LISTED RECORDS:
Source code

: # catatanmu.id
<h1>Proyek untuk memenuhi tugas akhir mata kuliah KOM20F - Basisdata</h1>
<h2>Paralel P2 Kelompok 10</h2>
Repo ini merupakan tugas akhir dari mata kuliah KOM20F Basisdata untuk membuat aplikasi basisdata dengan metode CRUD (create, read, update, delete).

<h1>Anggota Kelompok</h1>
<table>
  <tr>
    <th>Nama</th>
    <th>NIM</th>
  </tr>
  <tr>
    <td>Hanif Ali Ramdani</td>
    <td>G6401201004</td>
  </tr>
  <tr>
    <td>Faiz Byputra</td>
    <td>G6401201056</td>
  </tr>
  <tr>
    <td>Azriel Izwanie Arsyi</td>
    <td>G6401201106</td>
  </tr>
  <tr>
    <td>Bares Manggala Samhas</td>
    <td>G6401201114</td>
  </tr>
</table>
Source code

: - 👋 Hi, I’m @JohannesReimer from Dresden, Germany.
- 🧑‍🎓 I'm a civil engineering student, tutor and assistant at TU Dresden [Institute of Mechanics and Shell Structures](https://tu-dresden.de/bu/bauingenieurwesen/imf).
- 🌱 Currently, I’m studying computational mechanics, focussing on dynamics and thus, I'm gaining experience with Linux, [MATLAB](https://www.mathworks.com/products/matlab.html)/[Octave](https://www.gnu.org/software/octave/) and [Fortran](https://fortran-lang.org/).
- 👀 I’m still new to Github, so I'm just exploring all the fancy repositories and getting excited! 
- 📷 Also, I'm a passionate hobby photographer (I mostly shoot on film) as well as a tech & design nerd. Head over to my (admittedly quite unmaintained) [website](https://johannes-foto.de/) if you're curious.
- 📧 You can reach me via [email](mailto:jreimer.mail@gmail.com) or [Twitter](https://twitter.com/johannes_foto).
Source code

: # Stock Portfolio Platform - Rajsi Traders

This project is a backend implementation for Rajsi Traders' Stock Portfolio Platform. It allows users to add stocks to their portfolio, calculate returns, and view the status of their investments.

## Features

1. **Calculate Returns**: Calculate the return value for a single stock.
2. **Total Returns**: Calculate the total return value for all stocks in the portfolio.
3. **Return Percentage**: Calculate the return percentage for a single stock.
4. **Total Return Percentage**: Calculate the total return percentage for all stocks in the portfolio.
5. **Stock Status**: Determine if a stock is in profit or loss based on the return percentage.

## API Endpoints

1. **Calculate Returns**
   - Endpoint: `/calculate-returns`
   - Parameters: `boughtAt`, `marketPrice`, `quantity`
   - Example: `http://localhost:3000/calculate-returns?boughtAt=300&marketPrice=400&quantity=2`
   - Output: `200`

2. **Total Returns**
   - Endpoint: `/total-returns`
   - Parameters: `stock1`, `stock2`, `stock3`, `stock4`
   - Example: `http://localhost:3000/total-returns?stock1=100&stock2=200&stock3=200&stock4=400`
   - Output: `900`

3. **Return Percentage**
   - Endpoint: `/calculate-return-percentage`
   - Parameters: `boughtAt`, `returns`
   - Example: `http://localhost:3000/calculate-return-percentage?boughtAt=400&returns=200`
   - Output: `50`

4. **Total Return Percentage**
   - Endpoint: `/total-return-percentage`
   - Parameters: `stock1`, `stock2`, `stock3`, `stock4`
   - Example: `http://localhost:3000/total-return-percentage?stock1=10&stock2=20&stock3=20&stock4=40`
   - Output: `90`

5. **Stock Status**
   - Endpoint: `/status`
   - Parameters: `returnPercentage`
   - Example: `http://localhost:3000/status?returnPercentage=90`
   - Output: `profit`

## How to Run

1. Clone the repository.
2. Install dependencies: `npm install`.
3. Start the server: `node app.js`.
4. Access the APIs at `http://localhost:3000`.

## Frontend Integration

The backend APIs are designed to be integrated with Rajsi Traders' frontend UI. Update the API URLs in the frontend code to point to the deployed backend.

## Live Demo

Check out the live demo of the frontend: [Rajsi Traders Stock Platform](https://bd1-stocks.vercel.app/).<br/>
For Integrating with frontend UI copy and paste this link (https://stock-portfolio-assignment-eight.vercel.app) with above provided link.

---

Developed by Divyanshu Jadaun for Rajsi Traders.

WHAT THE TASK ASKS: Quote the data above from the line containing "<h1>Anggota Kelompok</h1>" to the line containing "## API Endpoints", inclusive, and stop.

OUTPUT OF THE TASK:
<h1>Anggota Kelompok</h1>
<table>
  <tr>
    <th>Nama</th>
    <th>NIM</th>
  </tr>
  <tr>
    <td>Hanif Ali Ramdani</td>
    <td>G6401201004</td>
  </tr>
  <tr>
    <td>Faiz Byputra</td>
    <td>G6401201056</td>
  </tr>
  <tr>
    <td>Azriel Izwanie Arsyi</td>
    <td>G6401201106</td>
  </tr>
  <tr>
    <td>Bares Manggala Samhas</td>
    <td>G6401201114</td>
  </tr>
</table>
Source code

: - 👋 Hi, I’m @JohannesReimer from Dresden, Germany.
- 🧑‍🎓 I'm a civil engineering student, tutor and assistant at TU Dresden [Institute of Mechanics and Shell Structures](https://tu-dresden.de/bu/bauingenieurwesen/imf).
- 🌱 Currently, I’m studying computational mechanics, focussing on dynamics and thus, I'm gaining experience with Linux, [MATLAB](https://www.mathworks.com/products/matlab.html)/[Octave](https://www.gnu.org/software/octave/) and [Fortran](https://fortran-lang.org/).
- 👀 I’m still new to Github, so I'm just exploring all the fancy repositories and getting excited! 
- 📷 Also, I'm a passionate hobby photographer (I mostly shoot on film) as well as a tech & design nerd. Head over to my (admittedly quite unmaintained) [website](https://johannes-foto.de/) if you're curious.
- 📧 You can reach me via [email](mailto:jreimer.mail@gmail.com) or [Twitter](https://twitter.com/johannes_foto).
Source code

: # Stock Portfolio Platform - Rajsi Traders

This project is a backend implementation for Rajsi Traders' Stock Portfolio Platform. It allows users to add stocks to their portfolio, calculate returns, and view the status of their investments.

## Features

1. **Calculate Returns**: Calculate the return value for a single stock.
2. **Total Returns**: Calculate the total return value for all stocks in the portfolio.
3. **Return Percentage**: Calculate the return percentage for a single stock.
4. **Total Return Percentage**: Calculate the total return percentage for all stocks in the portfolio.
5. **Stock Status**: Determine if a stock is in profit or loss based on the return percentage.

## API Endpoints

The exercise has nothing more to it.